Dacey et al.  showed in their study association of prolonged CPB time with increased incidence of re exploration. In our study, the groups are matched by cross-clamp and bypass time (p=0.258 and p=0.323, respectively), hence the difference is not significant. However, there were statistically higher rates of post-operative morbidities including Major Adverse Cerebrovascular and Cardiovascular events (MACCE) and renal failure in the re-explored group compared to the control group (p<0.0001).

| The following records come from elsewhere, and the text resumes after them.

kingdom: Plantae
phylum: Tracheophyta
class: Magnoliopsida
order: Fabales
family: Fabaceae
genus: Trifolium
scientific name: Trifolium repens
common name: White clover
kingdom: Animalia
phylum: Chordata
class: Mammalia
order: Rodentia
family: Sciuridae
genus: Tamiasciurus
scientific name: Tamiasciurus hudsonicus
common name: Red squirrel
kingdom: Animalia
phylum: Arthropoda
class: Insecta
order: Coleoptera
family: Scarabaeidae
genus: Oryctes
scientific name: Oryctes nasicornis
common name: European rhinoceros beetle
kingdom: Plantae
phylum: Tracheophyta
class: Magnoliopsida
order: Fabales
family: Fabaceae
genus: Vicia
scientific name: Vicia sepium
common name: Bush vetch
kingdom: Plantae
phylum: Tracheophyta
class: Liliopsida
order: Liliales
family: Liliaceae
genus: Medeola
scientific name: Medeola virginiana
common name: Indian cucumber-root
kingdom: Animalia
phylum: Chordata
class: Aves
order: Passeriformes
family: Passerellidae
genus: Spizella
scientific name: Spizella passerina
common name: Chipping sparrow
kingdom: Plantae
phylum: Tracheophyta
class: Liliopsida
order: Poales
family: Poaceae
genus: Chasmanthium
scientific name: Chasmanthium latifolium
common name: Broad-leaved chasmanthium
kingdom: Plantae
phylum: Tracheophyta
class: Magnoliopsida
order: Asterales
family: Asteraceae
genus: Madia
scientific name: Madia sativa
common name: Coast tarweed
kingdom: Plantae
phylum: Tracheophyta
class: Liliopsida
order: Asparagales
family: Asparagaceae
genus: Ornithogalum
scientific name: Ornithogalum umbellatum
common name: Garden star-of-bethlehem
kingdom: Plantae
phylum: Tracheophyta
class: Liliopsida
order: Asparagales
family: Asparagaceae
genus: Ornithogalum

Fröjd and co-workers  recorded up to a twofold increased early postoperative mortality rate. The mortality rate in our study in re-explored patients at 30 days was higher in the reopened group versus the control group (23.4% vs. 6.3%). Brown et al.  described in a recent cohort a worse long-term survival in those who had cardiac re exploration, however a Kaplan-Meier survival estimation and multivariable Cox regression analysis were performed to assess the impact of re-exploration on survival.
So, as per the results of this study, the long-term survival (up to 11 years follow up) was isolated and it showed 63.0% in the reopened group compared to 77.1% in control group (Log Rank <0.0001). Interestingly, patients who were discharged alive, had a comparable long-term survival 82.4% versus 84.9% in Reopened and control groups respectively (Log Rank = 0.396).
Reopening for bleeding and/or Tamponade saves lives. However, in this propensity matched study we have shown that reopening is also associated with a significantly higher rate of post-operative complications; hospital stay, short- and long-term mortality compared to similar risk profile patients who were not reopened. Re opening post cardiac operation is an independent predictor of in hospital mortality. Meticulous haemostasis is required to reduce risk of bleeding/tamponade and prevent re opening post cardiac surgery.